Administrators also needed to be able to apply appropriate filters for each type of usage. This applied to elementary school teachers who give lessons using a multimedia interactive whiteboard and must protect against the risk of accidentally displaying material unsuitable for children, through high school students whose tablets or PCs have learning material pre-loaded but still needed appropriate safeguards.

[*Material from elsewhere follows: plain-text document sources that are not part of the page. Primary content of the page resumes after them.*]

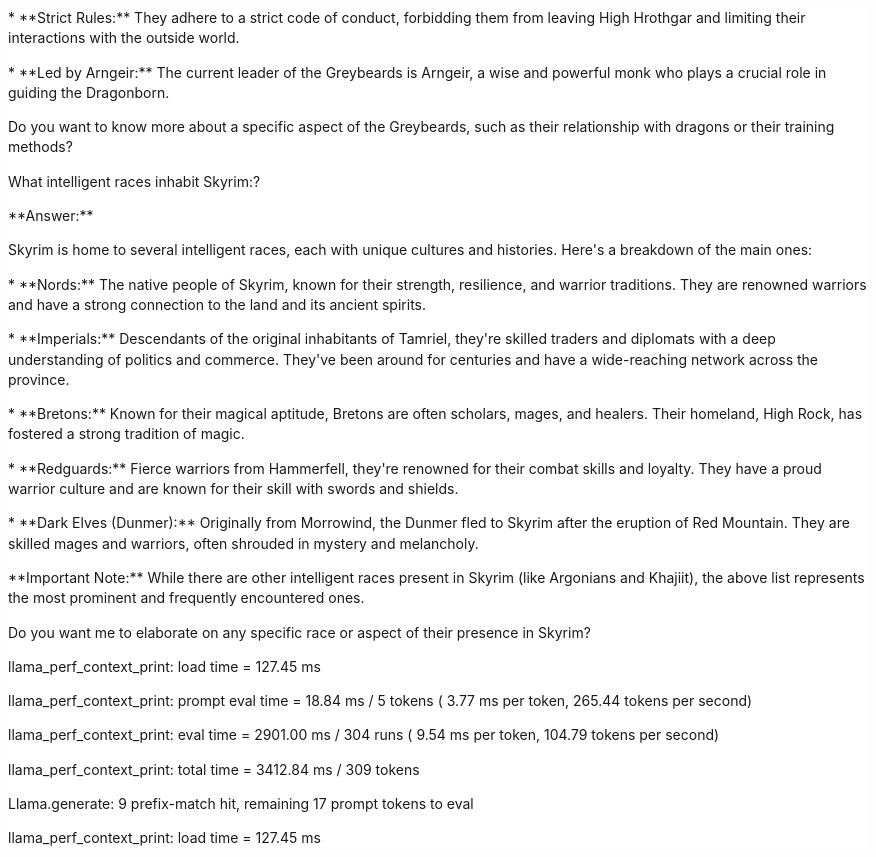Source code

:\* \*\*Strict Rules:\*\* They adhere to a strict code of conduct,
forbidding them from leaving High Hrothgar and limiting their
interactions with the outside world.

\* \*\*Led by Arngeir:\*\* The current leader of the Greybeards is
Arngeir, a wise and powerful monk who plays a crucial role in guiding
the Dragonborn.

Do you want to know more about a specific aspect of the Greybeards, such
as their relationship with dragons or their training methods?

What intelligent races inhabit Skyrim:?

\*\*Answer:\*\*

Skyrim is home to several intelligent races, each with unique cultures
and histories. Here\'s a breakdown of the main ones:

\* \*\*Nords:\*\* The native people of Skyrim, known for their strength,
resilience, and warrior traditions. They are renowned warriors and have
a strong connection to the land and its ancient spirits.

\* \*\*Imperials:\*\* Descendants of the original inhabitants of
Tamriel, they\'re skilled traders and diplomats with a deep
understanding of politics and commerce. They've been around for
centuries and have a wide-reaching network across the province.

\* \*\*Bretons:\*\* Known for their magical aptitude, Bretons are often
scholars, mages, and healers. Their homeland, High Rock, has fostered a
strong tradition of magic.

\* \*\*Redguards:\*\* Fierce warriors from Hammerfell, they\'re renowned
for their combat skills and loyalty. They have a proud warrior culture
and are known for their skill with swords and shields.

\* \*\*Dark Elves (Dunmer):\*\* Originally from Morrowind, the Dunmer
fled to Skyrim after the eruption of Red Mountain. They are skilled
mages and warriors, often shrouded in mystery and melancholy.

\*\*Important Note:\*\* While there are other intelligent races present
in Skyrim (like Argonians and Khajiit), the above list represents the
most prominent and frequently encountered ones.

Do you want me to elaborate on any specific race or aspect of their
presence in Skyrim?

llama_perf_context_print: load time = 127.45 ms

llama_perf_context_print: prompt eval time = 18.84 ms / 5 tokens ( 3.77
ms per token, 265.44 tokens per second)

llama_perf_context_print: eval time = 2901.00 ms / 304 runs ( 9.54 ms
per token, 104.79 tokens per second)

llama_perf_context_print: total time = 3412.84 ms / 309 tokens

Llama.generate: 9 prefix-match hit, remaining 17 prompt tokens to eval

llama_perf_context_print: load time = 127.45 ms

Ultimately, the Institute hoped to develop a better network infrastructure that was also more manageable, allowing the technical skills of one institution to support the needs of the others and minimize ongoing costs.
Solutions
WatchGuard was selected because it offers the complete package. The Institute augmented its existing network with WatchGuard appliances to create a more robust Wi-Fi network that allows multiple devices to be connected to the same control infrastructure and covers the entire area of the five school sites.
A new virtual infrastructure reinforces the existing servers and allows for a single network operations center (NOC) for much more efficient and cost-effective network management, along with tools that support the reporting and analysis of access activity. In addition, the Institute brought the network authentication systems together, creating a domain connected to Google cloud services, and a virtual private network (VPN) that connects all five sites.
Results
Students, teachers, and administrative personnel were involved throughout the process as the changes were made, and all are happy with the final results.
The previous system required multiple sign-ons for users. Now, each person has a single user name for accessing the network, email, or the Internet, and is restricted to logging in with a single device at a time to reduce network slowdowns.
Thanks to unified user management, network authentication is carried out using the same credentials at all five educational sites, eliminating the need to repeat the proce¬dure at each site. And sophisticated browsing controls allow appropriate Internet usage for all levels, while protecting students from improper activity using the school network.
While the former network operated in fits and starts, the new system supports unified management of Wi-Fi devices, which enables stable, efficient network operation. This has brought additional quality-of-service improvements to a school that has already been completely computerized for several years and simply needed more streamlined and efficient network management.